When you sum up these two matrices,
you get your new matrix A-hat.
Now, I hope you remember that for the Lanczos method,
all you need to know is how to multiply your matrix by an arbitrary vector b.
With a little bit of linear algebra,
you can show that your matrix vector product consists of two terms.
First one, D multiplied by v,
has the same computational complexity as the product of
your original matrix A with this vector v. It doesn't add anything new.
The second term involves only vector multiplications and
its complexity is proportional to the number of items.
In a similar way,
you can show that the added complexity for the multiplication
with the transposed matrix is proportional to the number of users.
The overall computational complexity is then increased by a small increment,
linear with respect to the dimensions of the original matrix.
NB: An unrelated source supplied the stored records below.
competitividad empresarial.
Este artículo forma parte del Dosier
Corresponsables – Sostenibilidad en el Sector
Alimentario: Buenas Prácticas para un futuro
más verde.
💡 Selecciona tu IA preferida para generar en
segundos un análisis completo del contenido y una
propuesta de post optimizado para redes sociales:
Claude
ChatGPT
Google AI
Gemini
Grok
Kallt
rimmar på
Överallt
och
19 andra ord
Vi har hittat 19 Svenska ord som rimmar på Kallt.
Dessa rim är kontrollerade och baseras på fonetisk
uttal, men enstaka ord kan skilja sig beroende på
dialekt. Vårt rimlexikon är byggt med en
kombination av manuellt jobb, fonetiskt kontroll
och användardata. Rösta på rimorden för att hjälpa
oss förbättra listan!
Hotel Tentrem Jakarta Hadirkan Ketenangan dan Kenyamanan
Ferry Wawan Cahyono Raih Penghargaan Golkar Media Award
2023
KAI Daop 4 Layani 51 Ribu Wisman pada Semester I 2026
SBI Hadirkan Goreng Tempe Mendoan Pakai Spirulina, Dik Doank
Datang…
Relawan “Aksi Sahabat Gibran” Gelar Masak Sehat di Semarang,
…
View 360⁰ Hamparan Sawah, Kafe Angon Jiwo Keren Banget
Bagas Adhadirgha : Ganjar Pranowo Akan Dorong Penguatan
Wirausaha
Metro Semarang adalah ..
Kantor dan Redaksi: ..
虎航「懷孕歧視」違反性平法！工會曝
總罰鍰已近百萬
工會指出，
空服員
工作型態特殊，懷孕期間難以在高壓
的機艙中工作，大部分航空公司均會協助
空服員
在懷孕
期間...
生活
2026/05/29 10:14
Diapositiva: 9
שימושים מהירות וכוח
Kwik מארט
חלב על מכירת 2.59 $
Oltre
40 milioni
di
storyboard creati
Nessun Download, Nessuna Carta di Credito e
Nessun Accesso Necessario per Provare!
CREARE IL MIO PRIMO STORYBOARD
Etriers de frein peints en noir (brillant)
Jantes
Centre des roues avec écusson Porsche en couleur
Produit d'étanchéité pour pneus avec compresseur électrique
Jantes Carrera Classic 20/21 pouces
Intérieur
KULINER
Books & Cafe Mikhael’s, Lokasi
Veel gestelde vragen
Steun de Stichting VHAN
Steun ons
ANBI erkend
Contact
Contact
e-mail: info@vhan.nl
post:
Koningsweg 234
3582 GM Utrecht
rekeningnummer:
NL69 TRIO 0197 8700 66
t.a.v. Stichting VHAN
As you can see, this procedure avoids formation of a dense matrix along the way,
and it's almost as efficient as PureSVD with zero imputation strategy.
Similar trick can be applied to column averages or whatever combination of
row and column averages you like.
It is also easy to implement.
Here, you can see the code for the previous example written in Python.
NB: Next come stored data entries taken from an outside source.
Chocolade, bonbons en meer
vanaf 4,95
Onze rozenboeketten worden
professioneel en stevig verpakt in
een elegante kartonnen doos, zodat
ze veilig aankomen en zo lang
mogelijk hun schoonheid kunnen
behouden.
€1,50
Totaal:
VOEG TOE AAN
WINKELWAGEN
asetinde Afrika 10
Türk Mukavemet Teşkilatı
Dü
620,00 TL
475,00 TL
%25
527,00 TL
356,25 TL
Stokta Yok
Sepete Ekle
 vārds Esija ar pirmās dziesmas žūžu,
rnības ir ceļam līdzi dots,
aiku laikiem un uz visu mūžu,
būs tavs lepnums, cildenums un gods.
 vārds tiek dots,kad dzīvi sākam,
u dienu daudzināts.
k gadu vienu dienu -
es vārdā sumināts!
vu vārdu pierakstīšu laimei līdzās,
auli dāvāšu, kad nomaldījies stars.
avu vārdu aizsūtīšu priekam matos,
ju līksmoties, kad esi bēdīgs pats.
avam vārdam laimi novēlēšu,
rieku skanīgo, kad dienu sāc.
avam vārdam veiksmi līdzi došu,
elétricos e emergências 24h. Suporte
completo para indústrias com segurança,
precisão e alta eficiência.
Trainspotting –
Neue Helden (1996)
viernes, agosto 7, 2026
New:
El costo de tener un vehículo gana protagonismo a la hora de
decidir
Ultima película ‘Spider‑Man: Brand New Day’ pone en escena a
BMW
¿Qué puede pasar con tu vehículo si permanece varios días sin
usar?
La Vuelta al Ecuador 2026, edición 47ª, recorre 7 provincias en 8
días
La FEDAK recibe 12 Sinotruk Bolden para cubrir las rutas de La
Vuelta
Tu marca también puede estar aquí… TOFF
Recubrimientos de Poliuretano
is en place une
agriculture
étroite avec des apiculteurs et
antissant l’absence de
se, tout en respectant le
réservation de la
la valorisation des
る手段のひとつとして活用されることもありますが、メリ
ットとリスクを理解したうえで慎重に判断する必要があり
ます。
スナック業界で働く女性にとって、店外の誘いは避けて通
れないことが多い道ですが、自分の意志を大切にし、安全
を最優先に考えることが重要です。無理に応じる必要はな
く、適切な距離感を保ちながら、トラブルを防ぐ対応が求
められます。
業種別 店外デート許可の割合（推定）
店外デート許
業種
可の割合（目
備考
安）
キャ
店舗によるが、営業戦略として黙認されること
The left block of the code is just a computation of matrix D and the vector b.
On the right hand side,
the key part is the matrix vector multiplication,
which is handled by an instance of
a special linear operator class provided by a psi-phi package.
This instance is needed to imitate
the behavior of your new matrix when multiplied by a vector.
It avoids forming any dense matrices.
This operator is then used as an input to the standard SVD routing,
instead of the matrix itself.
This is it. I hope you feel the beauty and the power of linear algebra.
If you have a single machine with enough RAM to fit your data,
this can be a great way to build your recommendation model.
As long as you have your data in the appropriate sparse format,
the computation is very straightforward and blazingly fast.
If you don't need to implement any fancy imputation strategy,
and often times it is not required,
and especially if your data does not fit a single machine memory,
you can also use Spark and its distributed implementation of the truncated SVD.
To summarize this lesson,
now you know how to make imputation of
the PureSVD model very efficient with the Lanczos method.
You also know how to use
various missing value imputation strategies and avoid constructing dense matrices.
Due to its simplicity,
PureSVD is suitable for a quick prototyping of your recommendation models,
especially if you have enough RAM to run it on a single machine.
Distributed implementations of the truncated SVD is
a difficult task and it's currently supports only the core functionality.